Biden’s Nominee to Become the Regulations Czar Goes to the Full Senate
The Senate Homeland Security and Governmental Affairs Committee voted 9-2 to report the nomination out of committee.
President Biden’s nomination to lead the small, but powerful regulatory office is going to the full Senate for a vote.
The Senate Homeland Security and Governmental Affairs Committee voted 9-2 on Wednesday afternoon to report favorably out of committee Richard Revesz’s nomination to be administrator of the Office of Information and Regulatory Affairs, which oversees the regulatory process across the government, approves government information collections, establishes government statistical practices and coordinates federal privacy policy.
Committee Chairman Sen. Gary Peters, D-Mich., said at a business meeting on Wednesday that the position has been “vacant for too long.” The Biden White House was way behind his predecessors in nominating an individual for the role.
“A great deal of my academic work has been … supportive of the use of cost-benefit analysis,” Revesz, who was most recently the AnBryce Professor of Law and Dean Emeritus at the New York University School of Law, said during his confirmation hearing in September. “Executive Orders 12866 and 13563, which President Biden reaffirmed, made clear that the benefits of regulations must justify the costs and the regulation should maximize net benefits, except where precluded by statute.” He told senators he’s a fan of “evidence-based decision making” and doesn’t think cost-benefit analysis should be a Democratic or Republican practice, but rather used “in a fair and even-handed way.”
Revesz also noted that Office of Management and Budget Circular A-4, which serves as a roadmap for regulatory analysis, is almost 20 years old and said that, as Biden called for in his Day 1 memo on modernizing regulatory review, “Circular A4 should be updated to account for advances in scientific and economic understanding in how the costs and benefits of regulations affect the American people and are distributed across populations.”
If confirmed, Revesz said his first action would be to receive an update from OIRA staff on progress so far on updating the circular and implementing the memo overall, and how to move forward on the president’s directive.
Ahead of the confirmation hearing, six former OIRA administrators who are Democrats and Republicans (including President Trump’s) released a letter in support of Revesz, while acknowledging some of them have disagreed with him.
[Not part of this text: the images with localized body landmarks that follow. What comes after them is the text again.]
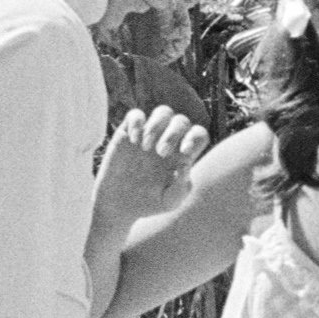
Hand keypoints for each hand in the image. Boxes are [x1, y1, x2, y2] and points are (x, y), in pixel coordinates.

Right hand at [93, 107, 210, 231]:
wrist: (120, 205)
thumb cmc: (149, 203)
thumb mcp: (170, 201)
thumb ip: (182, 186)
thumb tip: (186, 162)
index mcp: (183, 155)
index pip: (198, 134)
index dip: (195, 138)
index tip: (185, 152)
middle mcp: (168, 141)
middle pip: (181, 121)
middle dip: (173, 134)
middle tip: (161, 153)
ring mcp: (149, 135)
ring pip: (163, 112)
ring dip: (158, 125)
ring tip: (146, 147)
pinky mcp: (128, 133)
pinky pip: (136, 114)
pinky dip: (137, 122)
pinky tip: (134, 141)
OIRA is housed with OMB, which last week announced it's looking to improve the public’s participation in the regulatory process and is hosting a public engagement session on Thursday.
“Every day, agencies across the federal government work on policies that touch the lives of millions of Americans—from protecting the air we breathe, to keeping workers safe on the job, to making sure companies properly disclose fees to their customers—and regulations are one major way to do this,” said a blog post from OMB. “And we know that the regulatory process works best when we hear directly from members of the public, including traditionally underserved communities, and they have a say and a stake in their government.”